The Winter of My Discontent

Total number of times people have assumed I'm gay since starting to write here: 8 and counting...

Name:
Location: Everett, Washington, United States

I am a dedicated futurist and a strong supporter of the transhumanist movement. For those who know what it means, I am usually described as a "Lawful Evil" with strong tendencies toward "Lawful Neutral." Any apparent tendencies toward the 'good' side of the spectrum can be explained by the phrase: "A rising tide lifts all boats."

Tuesday, January 10, 2006

Eye of the beholder? This had better involve a gaze-attack instead of science...

My Environmental Law class today discussed varying approaches to environmental issues in response to an article we read detailing a simple hypothetical. The hypo’s details are unimportant (as are the facts of all cases), but the values which are being weighed are clear in the scenario. We were asked to choose between illimitable benefits to humankind and environmental degradation on the one hand, and a slightly harsher reality where the environment was spared on the other.


In the course of discussing one of the possible ways of judging how to deal with such a simplified issue (Cost-Benefit analysis), one factor kept coming up with students in class. Several students eschewed the reliance on science to determine the probable dangers and benefits of the various proposed actions because "good science is in the eye of the beholder."


Such a sentiment is shocking to say the least and portrays the total lack of success that scientists have had in educating the lay public about the shared endeavor of all children of the enlightenment. Science, as a discipline, is NOT in the eye of the beholder. In fact, the objectiveness of science is one of the factors which distinguishes is most clearly from disciplines like philosophy, religion, and literature.

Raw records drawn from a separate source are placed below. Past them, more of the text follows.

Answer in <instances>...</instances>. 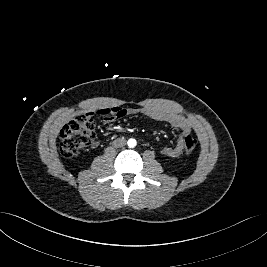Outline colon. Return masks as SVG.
Instances as JSON below:
<instances>
[{
	"instance_id": "colon-1",
	"label": "colon",
	"mask_w": 267,
	"mask_h": 267,
	"mask_svg": "<svg viewBox=\"0 0 267 267\" xmlns=\"http://www.w3.org/2000/svg\"><path fill=\"white\" fill-rule=\"evenodd\" d=\"M96 120L93 114L80 115L66 124L60 131V152L64 157L77 155L95 138ZM197 139L193 136L184 138L186 152H193L197 147Z\"/></svg>"
}]
</instances>
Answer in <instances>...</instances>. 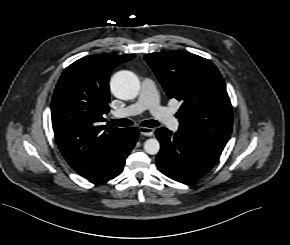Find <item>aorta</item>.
I'll return each instance as SVG.
<instances>
[{"label":"aorta","mask_w":290,"mask_h":245,"mask_svg":"<svg viewBox=\"0 0 290 245\" xmlns=\"http://www.w3.org/2000/svg\"><path fill=\"white\" fill-rule=\"evenodd\" d=\"M112 93L119 99L130 100L135 98L140 90V82L137 76L130 71H119L110 82ZM144 150L150 155H155L160 150V143L155 138L144 142Z\"/></svg>","instance_id":"obj_1"}]
</instances>
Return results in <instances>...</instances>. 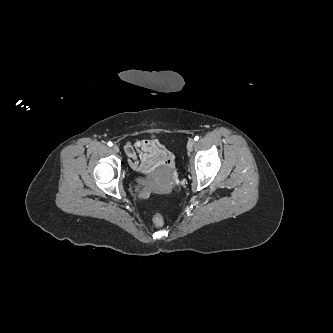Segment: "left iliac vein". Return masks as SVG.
Listing matches in <instances>:
<instances>
[{
    "label": "left iliac vein",
    "mask_w": 333,
    "mask_h": 333,
    "mask_svg": "<svg viewBox=\"0 0 333 333\" xmlns=\"http://www.w3.org/2000/svg\"><path fill=\"white\" fill-rule=\"evenodd\" d=\"M195 141L193 139H190L187 143V150L192 151L194 147Z\"/></svg>",
    "instance_id": "1"
}]
</instances>
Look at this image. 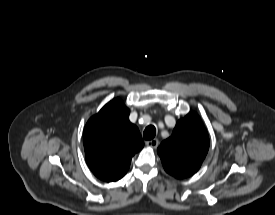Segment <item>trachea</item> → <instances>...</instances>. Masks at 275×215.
<instances>
[{
	"label": "trachea",
	"instance_id": "1",
	"mask_svg": "<svg viewBox=\"0 0 275 215\" xmlns=\"http://www.w3.org/2000/svg\"><path fill=\"white\" fill-rule=\"evenodd\" d=\"M156 128L153 125H149L146 127L143 133V137L145 140H152L155 137Z\"/></svg>",
	"mask_w": 275,
	"mask_h": 215
}]
</instances>
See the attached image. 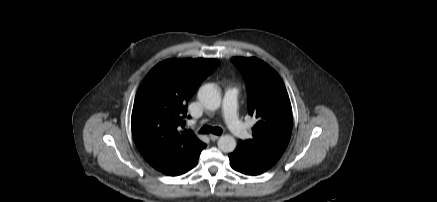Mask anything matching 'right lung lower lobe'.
<instances>
[{"label":"right lung lower lobe","mask_w":437,"mask_h":202,"mask_svg":"<svg viewBox=\"0 0 437 202\" xmlns=\"http://www.w3.org/2000/svg\"><path fill=\"white\" fill-rule=\"evenodd\" d=\"M206 147V145H204L201 150L199 152H197L188 162H186L184 165H182L180 168H178L176 171H174L173 173L169 174L171 176H177V175H181L184 174L186 172H188L189 170H191L193 167L196 166L197 162H198V158L200 155V152Z\"/></svg>","instance_id":"1"}]
</instances>
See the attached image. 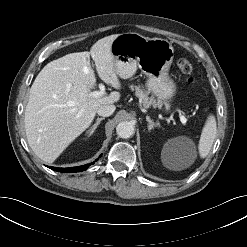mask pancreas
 <instances>
[{
  "mask_svg": "<svg viewBox=\"0 0 247 247\" xmlns=\"http://www.w3.org/2000/svg\"><path fill=\"white\" fill-rule=\"evenodd\" d=\"M130 88L131 90L135 91V96L142 101L144 107L148 108L151 105L154 107L159 105L158 102H156V100L153 97H149L148 94L140 88V86L132 85Z\"/></svg>",
  "mask_w": 247,
  "mask_h": 247,
  "instance_id": "obj_1",
  "label": "pancreas"
}]
</instances>
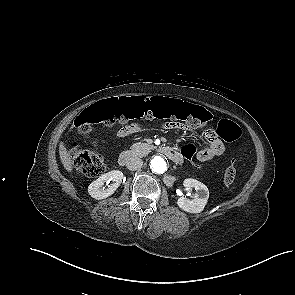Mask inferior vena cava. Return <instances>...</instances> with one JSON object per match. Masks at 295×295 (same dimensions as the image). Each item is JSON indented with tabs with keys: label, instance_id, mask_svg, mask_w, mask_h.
<instances>
[{
	"label": "inferior vena cava",
	"instance_id": "1",
	"mask_svg": "<svg viewBox=\"0 0 295 295\" xmlns=\"http://www.w3.org/2000/svg\"><path fill=\"white\" fill-rule=\"evenodd\" d=\"M142 166L143 161L138 157H131L126 163V167L131 171L140 169Z\"/></svg>",
	"mask_w": 295,
	"mask_h": 295
}]
</instances>
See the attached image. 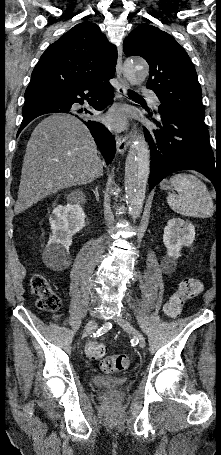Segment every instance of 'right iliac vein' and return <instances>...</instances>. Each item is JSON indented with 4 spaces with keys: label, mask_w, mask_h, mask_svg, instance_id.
Wrapping results in <instances>:
<instances>
[{
    "label": "right iliac vein",
    "mask_w": 221,
    "mask_h": 455,
    "mask_svg": "<svg viewBox=\"0 0 221 455\" xmlns=\"http://www.w3.org/2000/svg\"><path fill=\"white\" fill-rule=\"evenodd\" d=\"M97 328V322L95 320H90L84 330H83V335L86 336L87 334L91 333L94 329Z\"/></svg>",
    "instance_id": "right-iliac-vein-1"
}]
</instances>
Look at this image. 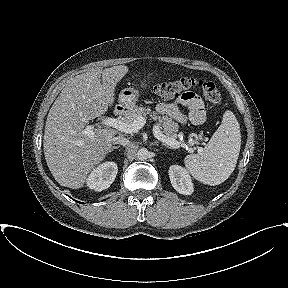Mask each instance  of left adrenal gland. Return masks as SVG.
Segmentation results:
<instances>
[{
    "label": "left adrenal gland",
    "instance_id": "left-adrenal-gland-1",
    "mask_svg": "<svg viewBox=\"0 0 288 288\" xmlns=\"http://www.w3.org/2000/svg\"><path fill=\"white\" fill-rule=\"evenodd\" d=\"M163 146H164V147H166V148H169V149H171V147H170V146H168V145H166V144H163Z\"/></svg>",
    "mask_w": 288,
    "mask_h": 288
}]
</instances>
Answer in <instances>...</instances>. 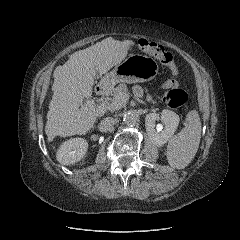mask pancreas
I'll list each match as a JSON object with an SVG mask.
<instances>
[{
  "label": "pancreas",
  "mask_w": 240,
  "mask_h": 240,
  "mask_svg": "<svg viewBox=\"0 0 240 240\" xmlns=\"http://www.w3.org/2000/svg\"><path fill=\"white\" fill-rule=\"evenodd\" d=\"M128 94V89H127V86L125 84H119L114 90H113V99L116 100L117 97H120V96H125ZM146 101L148 103H152V104H156V101L153 100L152 96L151 95H147L146 96ZM127 101L125 100H122V101H119V105L116 107V109H119L123 106H125Z\"/></svg>",
  "instance_id": "pancreas-1"
}]
</instances>
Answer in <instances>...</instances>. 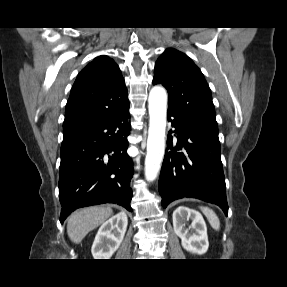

In a former life of mine, before I found that I was ill-suited for a life in a white lab coat, I studied microbiology. I still miss using my platinum loop to plate bacteria onto the agar. I still wish that I had those tools just so that I could enjoy the pleasure of growing little critters on a plate and looking at them under a microscope. One thing is certain, however, about the work that I did. When I write that a certain mutation will occur when Serratia marcescens is exposed to some level of radiation, my results are either true or false.


Their truth or falsity (whether they match to the objective world or not) is not a matter of philosophy. It is not a matter of politics. It is not a matter of ideology or personal interpretation. A model I might make of how nosocomial (hospital-acquired) infections spread and a way to combat them is not a matter of politics. It is a matter of empirical research. Whether to implement my ideas might be a matter of politics, but the truth or falsity of my ideas is not.


Bad science does exist. Scientists are human, and all humans make mistakes from time to time. Some scientists have fabricated their results. Some have engaged in unethical scientific research. Some have mis-interpreted their data or made errors in calculations. Still others have had the proper numbers in front of them but reached the wrong conclusions from those numbers.


But this fact alone does not indicate that science is a subjective discipline. In every case where such fabrications, falsifications, or miscalculations have taken place, science has stepped in and discovered and corrected the errors.


Drs. Pons and Fleishmann (I may have misspelt the names) thought that they had created a functioning cold fusion reactor during my lifetime, and their scientific discovery was widely touted throughout the media as the dawn of a new age of energy for mankind. But their results were quickly found not to be repeatable and their methods highly dubious.


Ideology is static. A classical liberal (using liberal in the technical sense, not the political sense) feminist will believe that males and females are born the same inside and that purely social forces shape our gender identities. No scientific evidence to the contrary (and there is quite a lot of it) will dissuade him from his belief. A person who clings to the idea that mankind was created in its present form just over 6,000 years ago will not be convinced by the overwhelming evidence that such is not the case.


Science is not of the nature of ideology, though. Science, because of its reliance on methodology to reach conclusions (instead of assuming the conclusions in advance), is self-correcting. Bad science and Good science are not matters for the beholder to decide. Science sorts itself out fairly rapidly, and the bad science is thrown on the dust-heaps of the past, just like cold fusion, Lamarckian evolution, and the witchcraft theory of disease.

1 Comments:

Blogger Kris said...

It also kind of bothered me when people were talking about how "extreme" sustainable development is--in comparision to risk-analysis or the market approach which are supposedly not extreme. But they are. I thought sustainable development was the best approach, although I do think that it does present a challenge to implement because it requires a stable economy which requires an expenditure of large amounts of finite resources.
But I agree with you about science being objective. But you hear all the time about "bad science." That's why Bush didn't join the Koyoto Protocol.